Souvenez- vous de la gamme de ceux que l’avare Mme Oreille achète successivement à son mari ? Je ne prononcerai pas le nom de l’objet dont il est question tout au long de la nouvelle* de Guy de Maupassant mais vous devinerez aisément plus bas ce à quoi je fais allusion.
L’ouvrir dans une maison porterait malheur, cette étonnante croyance remonte au 18e siècle : dans les intérieurs des milieux bourgeois richement décorés et remplis d’objets fragiles comme la porcelaine, son déploiement était hardiment appréhendé.
A Cherbourg en 64, Jacques Demy en inonda la boutique de Mme Emery, rue Tour-Carrée pour donner l’occasion sur la musique de Michel Legrand à Geneviève (Catherine Deneuve) et Guy (Nino Castelnuovo) de nous enchanter dans des duos amoureux, légers, souvent émotionnellement intenses (la scène de la gare) mais aussi dramatiques (la confrontation après le retour de Guy).
En 1980 Gérard Oury réussit un excellent coup en en confiant un au coureur de jupons maladroit Grégoire Lecomte (Pierre Richard) qu’il manipulait en tous sens, ignorant que sa pointe contenait du cyanure !

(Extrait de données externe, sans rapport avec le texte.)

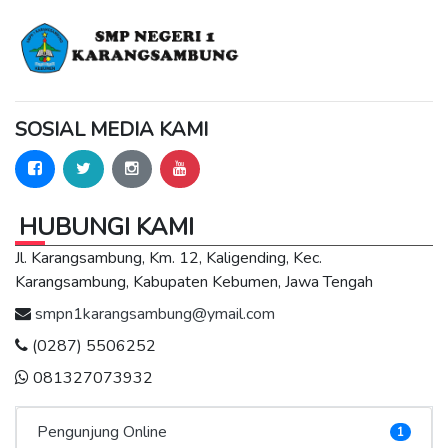
SOSIAL MEDIA KAMI
HUBUNGI KAMI
Jl. Karangsambung, Km. 12, Kaligending, Kec.
Karangsambung, Kabupaten Kebumen, Jawa Tengah
smpn1karangsambung@ymail.com
(0287) 5506252
081327073932
Pengunjung Online
1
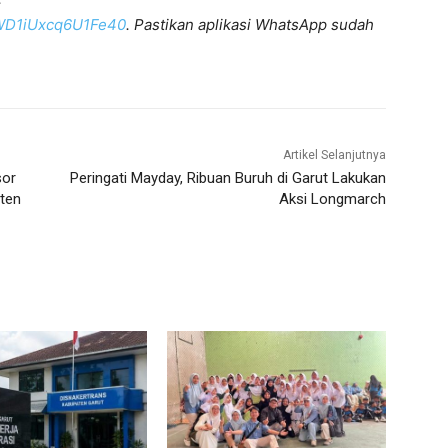
KWD1iUxcq6U1Fe40
. Pastikan aplikasi WhatsApp sudah
Artikel Selanjutnya
sor
Peringati Mayday, Ribuan Buruh di Garut Lakukan
ten
Aksi Longmarch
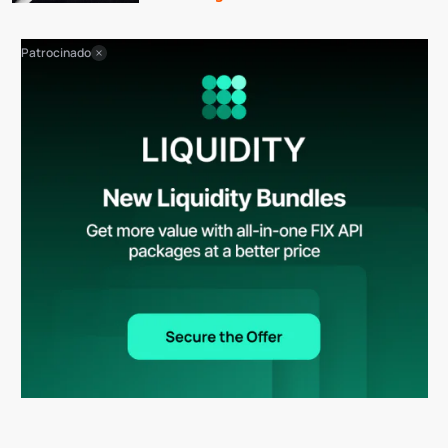
Patrocinado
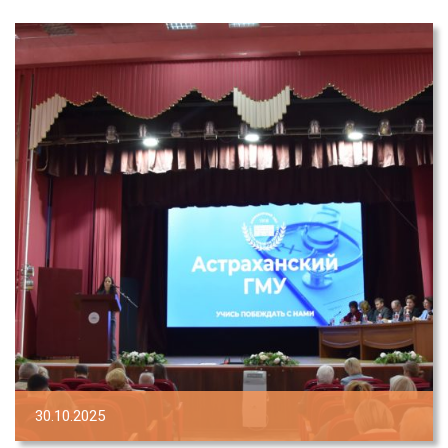
30.10.2025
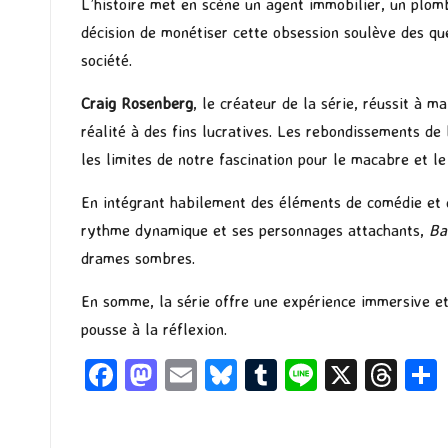
L’histoire met en scène un agent immobilier, un plomb
décision de monétiser cette obsession soulève des que
société.
Craig Rosenberg
, le créateur de la série, réussit à 
réalité à des fins lucratives. Les rebondissements de 
les limites de notre fascination pour le macabre et l
En intégrant habilement des éléments de comédie et d
rythme dynamique et ses personnages attachants,
Ba
drames sombres.
En somme, la série offre une expérience immersive et 
pousse à la réflexion.
Fa
M
E
Bl
T
Li
X
T
ce
as
m
u
u
n
hr
b
to
ai
es
m
e
ea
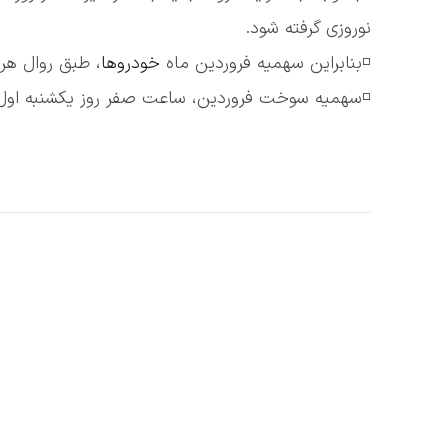
نوروزی گرفته شود.
◽️بنابراین سهمیه فروردین ماه
خودروها
، طبق روال هر
◽️سهمیه سوخت فروردین، ساعت صفر روز یکشنبه اول فرو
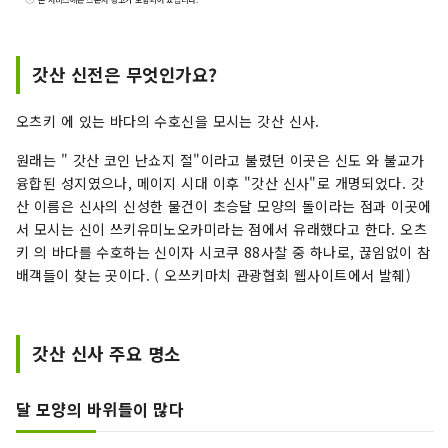
한 시만토강과 아시즈리곶을 비롯해 연안을 흐르는
쿠로시오의 은혜, 전국에서도 톱의 삼림 면적을 자
랑하는 산의 은혜 풍부한 자연 대국입니다.
갓산 신전은 무엇인가요?
오츠키 에 있는 바다의 수호신을 모시는 갓산 신사.
원래는 " 갓산 코인 난쇼지 절"이라고 불렸던 이곳은 신도 와 불교가
융합된 성지였으나, 메이지 시대 이후 "갓산 신사"로 개명되었다. 갓
산 이름은 신사의 신성한 물건이 초승달 모양의 돌이라는 점과 이곳에
서 모시는 신이 쓰키유미노오카미라는 점에서 유래했다고 한다. 오츠
키 의 바다를 수호하는 신이자 시코쿠 88사찰 중 하나로, 끊임없이 참
배객들이 찾는 곳이다. ( 오쓰키마치 관광협회 웹사이트에서 발췌)
갓산 신사 주요 명소
달 모양의 바위들이 많다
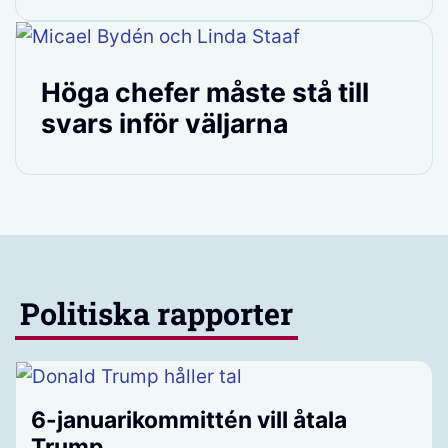
Höga chefer måste stå till
svars inför väljarna
Politiska rapporter
6-januarikommittén vill åtala
Trump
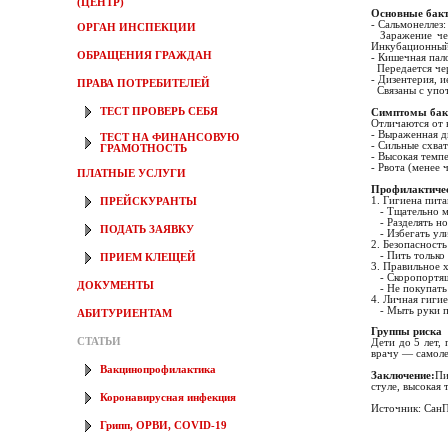
(ЦЕНТР)
Основные бакт
- Сальмонеллез
ОРГАН ИНСПЕКЦИИ
Заражение чере
Инкубационный 
ОБРАЩЕНИЯ ГРАЖДАН
- Кишечная пало
Передается чер
- Дизентерия, 
ПРАВА ПОТРЕБИТЕЛЕЙ
Связаны с упот
ТЕСТ ПРОВЕРЬ СЕБЯ
Симптомы ба
Отличаются от 
- Выраженная д
ТЕСТ НА ФИНАНСОВУЮ
- Сильные схва
ГРАМОТНОСТЬ
- Высокая темп
- Рвота (менее 
ПЛАТНЫЕ УСЛУГИ
Профилактиче
1. Гигиена пит
ПРЕЙСКУРАНТЫ
- Тщательно мы
- Разделять но
ПОДАТЬ ЗАЯВКУ
- Избегать ули
2. Безопасност
- Пить только 
ПРИЕМ КЛЕЩЕЙ
3. Правильное 
- Скоропортящи
ДОКУМЕНТЫ
- Не покупать 
4. Личная гиги
- Мыть руки по
АБИТУРИЕНТАМ
Группы риска
СТАТЬИ
Дети до 5 лет,
врачу — самоле
Вакцинопрофилактика
Заключение:
Пи
стуле, высокая
Коронавирусная инфекция
Источник: СанП
Грипп, ОРВИ, COVID-19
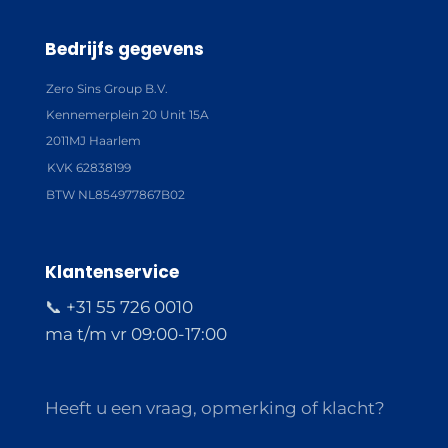
Bedrijfs gegevens
Zero Sins Group B.V.
Kennemerplein 20 Unit 15A
2011MJ Haarlem
KVK 62838199
BTW NL854977867B02
Klantenservice
📞 +31 55 726 0010
ma t/m vr 09:00-17:00
Heeft u een vraag, opmerking of klacht?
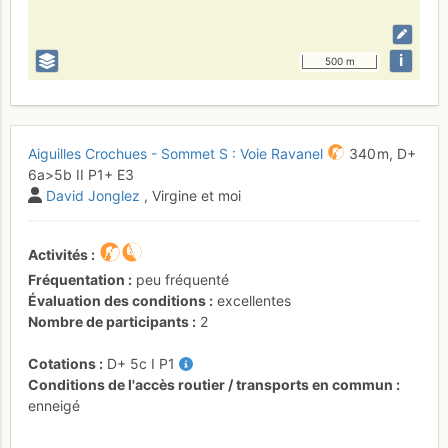
i
500 m
Aiguilles Crochues - Sommet S : Voie Ravanel
340 m,
D+
6a
>5b
II
P1+
E3
David Jonglez
, Virgine et moi
Activités
Fréquentation
peu fréquenté
Évaluation des conditions
excellentes
Nombre de participants
2
Cotations
D+
5c
I
P1
Conditions de l'accès routier / transports en commun
enneigé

Georges Brassens créa sur ce sujet une tendre chanson pour l’album La Mauvaise Réputation en proposant en vain le sien, volé sans doute, à une passante et après avoir tenté de sécher l’eau du ciel de sa frimousse d’en échanger un p’tit coin contre un p’tit coin de paradis…
Ainsi s’achève la valorisation du riflard, et surtout n’omettez pas lors de vos prochaines vacances de vous munir d’un pébroque, bien souvent utile en cas d’orage estival, son oubli serait un …pépin !
*Le P…….e (1884)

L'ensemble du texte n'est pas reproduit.